Before the end of that second millennium, man had travelled to space in rockets and satellites, he had walked on the surface of the moon, virtually taken up residence in space. And we have lived to see multi-billionaire Elon Musk work feverishly to set up a passenger service to outer space.
In our lifetime, we have listened to news and music broadcast via big, cumbersome tube-radios, watched as early television evolved from black and white, grainy images emanating from cabinet-sized sets to sleek-and-small, full-colour digital receptors that are multi-functional. In our time, we have witnessed near-miracles of modern medicine, from life-saving organ transplants to cosmetic surgery that can alter our faces and other features such that our mothers or wives won’t recognise us.
Empires rose and empires fell. We engaged in two world wars. At the beginning of hostilities on each occasion, in 1914 and 1939, we were assured that that was the war to end all wars. Only it turned out to be lies by leaders who lived by lying to the uninformed people who believed them, and we got instead wars without end—cold war, guerilla war, proxy wars, wars that are waged by unseen hands unleashing death and destruction via missiles and sophisticated guiding systems that enable the leaders of the civilised world to sip coffee and nibble on sweets as they witness their handiwork, the blinding flash, the searing heat, the deafening blast that reduce the target zone to rubble, shred bodies to bite-size bits—the targeted Mullah evaporating, quite literally, along with his wife or wives, children, pets, the whole shebang.

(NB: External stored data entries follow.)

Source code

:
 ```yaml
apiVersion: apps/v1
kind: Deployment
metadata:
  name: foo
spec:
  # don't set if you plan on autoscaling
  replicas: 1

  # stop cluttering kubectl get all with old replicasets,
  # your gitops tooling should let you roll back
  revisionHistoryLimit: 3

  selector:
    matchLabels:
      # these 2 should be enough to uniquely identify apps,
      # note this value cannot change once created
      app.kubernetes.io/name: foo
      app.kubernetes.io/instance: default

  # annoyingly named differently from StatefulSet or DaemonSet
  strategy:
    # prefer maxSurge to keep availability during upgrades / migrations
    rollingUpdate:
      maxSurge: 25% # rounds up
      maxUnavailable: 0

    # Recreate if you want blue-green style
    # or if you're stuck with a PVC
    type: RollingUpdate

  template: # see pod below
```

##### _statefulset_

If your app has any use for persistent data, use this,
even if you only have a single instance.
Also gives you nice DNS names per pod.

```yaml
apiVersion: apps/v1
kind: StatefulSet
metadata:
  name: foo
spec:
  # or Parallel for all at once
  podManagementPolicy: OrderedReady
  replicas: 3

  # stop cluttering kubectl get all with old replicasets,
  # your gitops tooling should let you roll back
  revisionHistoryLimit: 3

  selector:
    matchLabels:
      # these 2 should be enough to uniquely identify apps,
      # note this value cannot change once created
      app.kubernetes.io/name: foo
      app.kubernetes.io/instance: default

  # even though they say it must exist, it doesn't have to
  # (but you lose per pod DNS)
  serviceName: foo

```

And I sing to myself what a wonderful world…
I imagine I ought to be grateful to the powers that be who allowed me this much time on Earth to witness the bloody paradise they have created, blood everywhere. Oh, how can I miss out on my own, my native land celebrating its diamond jubilee? Sixty years of independence from Britain. Look, infidel, look at what you and your brethren and “sistren” have moulded out of this bountiful land, a country rich in resources—oil, natural gas, the only asphalt lake in the world, miles and miles of sugar cane, the finest cocoa beans, excellent weather, creative people and so much more.
We have reduced it to a wasteland whose natural resources have almost been exhausted, our network of roads resemble the surface of the moon, and our pampered progeny, we having structured society such that their expectations are that the State will take care of them from cradle to grave, they have expectations that we must fulfil, now we scream bloody murder when they acquire weapons of destruction and set about demanding with menaces their tonnes of flesh.

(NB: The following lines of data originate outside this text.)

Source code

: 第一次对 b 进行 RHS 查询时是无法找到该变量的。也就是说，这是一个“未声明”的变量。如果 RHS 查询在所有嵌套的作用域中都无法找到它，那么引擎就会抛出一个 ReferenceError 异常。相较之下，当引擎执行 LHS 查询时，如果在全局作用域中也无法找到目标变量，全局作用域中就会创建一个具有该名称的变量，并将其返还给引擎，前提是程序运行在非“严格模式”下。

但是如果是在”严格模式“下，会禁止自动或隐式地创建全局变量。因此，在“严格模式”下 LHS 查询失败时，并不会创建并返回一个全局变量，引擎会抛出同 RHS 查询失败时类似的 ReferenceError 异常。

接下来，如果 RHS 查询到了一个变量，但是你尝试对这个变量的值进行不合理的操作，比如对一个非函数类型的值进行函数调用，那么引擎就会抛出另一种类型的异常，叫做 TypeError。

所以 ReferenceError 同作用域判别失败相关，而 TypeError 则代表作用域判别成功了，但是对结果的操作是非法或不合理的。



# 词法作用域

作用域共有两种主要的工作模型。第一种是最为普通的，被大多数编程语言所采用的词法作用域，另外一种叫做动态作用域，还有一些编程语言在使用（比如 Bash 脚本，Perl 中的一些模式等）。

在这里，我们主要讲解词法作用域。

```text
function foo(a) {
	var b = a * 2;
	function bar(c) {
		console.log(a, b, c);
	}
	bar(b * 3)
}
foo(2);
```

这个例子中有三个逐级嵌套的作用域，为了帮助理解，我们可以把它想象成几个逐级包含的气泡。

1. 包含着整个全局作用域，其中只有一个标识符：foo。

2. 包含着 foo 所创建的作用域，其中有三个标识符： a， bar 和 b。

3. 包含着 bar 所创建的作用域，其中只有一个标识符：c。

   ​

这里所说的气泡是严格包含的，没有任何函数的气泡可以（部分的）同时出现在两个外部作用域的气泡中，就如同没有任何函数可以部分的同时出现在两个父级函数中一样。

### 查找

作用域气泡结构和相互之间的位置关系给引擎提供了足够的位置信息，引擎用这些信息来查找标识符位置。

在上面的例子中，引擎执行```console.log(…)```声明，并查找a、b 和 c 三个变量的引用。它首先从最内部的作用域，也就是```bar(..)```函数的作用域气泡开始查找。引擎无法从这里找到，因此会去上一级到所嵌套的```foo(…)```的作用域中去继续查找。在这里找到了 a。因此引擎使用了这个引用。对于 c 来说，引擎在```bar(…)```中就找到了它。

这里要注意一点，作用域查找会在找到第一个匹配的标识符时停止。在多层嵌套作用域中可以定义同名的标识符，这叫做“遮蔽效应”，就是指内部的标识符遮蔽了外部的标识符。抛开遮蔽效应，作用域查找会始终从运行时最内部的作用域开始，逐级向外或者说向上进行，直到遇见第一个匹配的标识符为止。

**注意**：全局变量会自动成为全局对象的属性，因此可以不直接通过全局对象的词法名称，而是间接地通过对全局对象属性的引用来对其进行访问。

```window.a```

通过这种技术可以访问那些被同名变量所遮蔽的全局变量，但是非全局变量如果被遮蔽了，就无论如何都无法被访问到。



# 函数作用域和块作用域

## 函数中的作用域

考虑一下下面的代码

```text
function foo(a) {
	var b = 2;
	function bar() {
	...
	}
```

The bulk of the younger generations that we have inflicted (I can’t find a more appropriate word) on ourselves have wrecked the fatally-flawed education system we bequeathed them, and embraced trading in “scrap iron and old batteries” as a profession of choice, which, by fair or foul means, enriches many of them to the extent they look down with derision at their one-time companions in school who toiled over textbooks late into nights, and ended up in low-paying, often insecure jobs in the private and public sectors.
As we approach the “diamond anniversary” of this nation’s Independence, belatedly recognising that Britain wanted to get rid of us more than we wanted freedom from colonialism, whatever that process meant, let us not fool ourselves into believing we own and control anything, least of all our security.
Let’s be realistic. Allow the criminals, our real leaders, to fire a ten thousand-illegal-gun salute to mark the occasion. At least this way we face reality even if we don’t salvage pride.